Nis Frome, GM at coding challenge and tutorial platform Coderbyte, says he sees less risk in AI being used to cheat on coding exams than employers”[sacrificing] great candidate experiences for honest candidates.” Too much focus on fraud prevention usually comes at the expense of recruitment and selection, he says, resulting in candidates being rejected.
a 2022 survey from CoderPad and CodinGame puts the problem in focus. Nearly half of recruiters cite finding qualified developers as their biggest challenge, with 39% claiming they have now expanded their candidate base to include developers with a non-academic background – up from 23% in 2021.
“We see countless techniques for cheating, from sending the rating to someone else to copying answers online. We have no doubt that candidates have tried GPT-J or . to use co-pilot when taking code reviews on Coderbyte,” Frome told VentureBeat via email.[But] cheating will always be a cat and mouse game… Chances are if most of your candidates are cheating, you have a sourcing problem! Maybe you need more senior candidates and shouldn’t be posting vacancies on university job boards. The solution is not to create an authoritarian and annoying experience for all candidates.”

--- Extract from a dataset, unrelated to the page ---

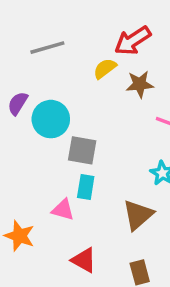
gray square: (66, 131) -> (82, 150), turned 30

Biderman points out that police integrity, whether AI or not, is not a new venture. In the same vein as Hoffner’s prediction, the advent of easy-to-use code-generating AI could simply require re-evaluations where debugging tasks are performed with AI-generated solutions, she says.
“We can still teach students the important computer science skills they need and find new uses for [AI]. These structural changes could deliver better results to reduce plagiarism and shortcuts, while paving the way for a future where more AI-powered development tools are in the hands of a larger group of users,” Biderman added. This also helps us prepare for a possible future where AI and machine learning may be able to do more than just introductory level assignments, and we should be preparing for that.”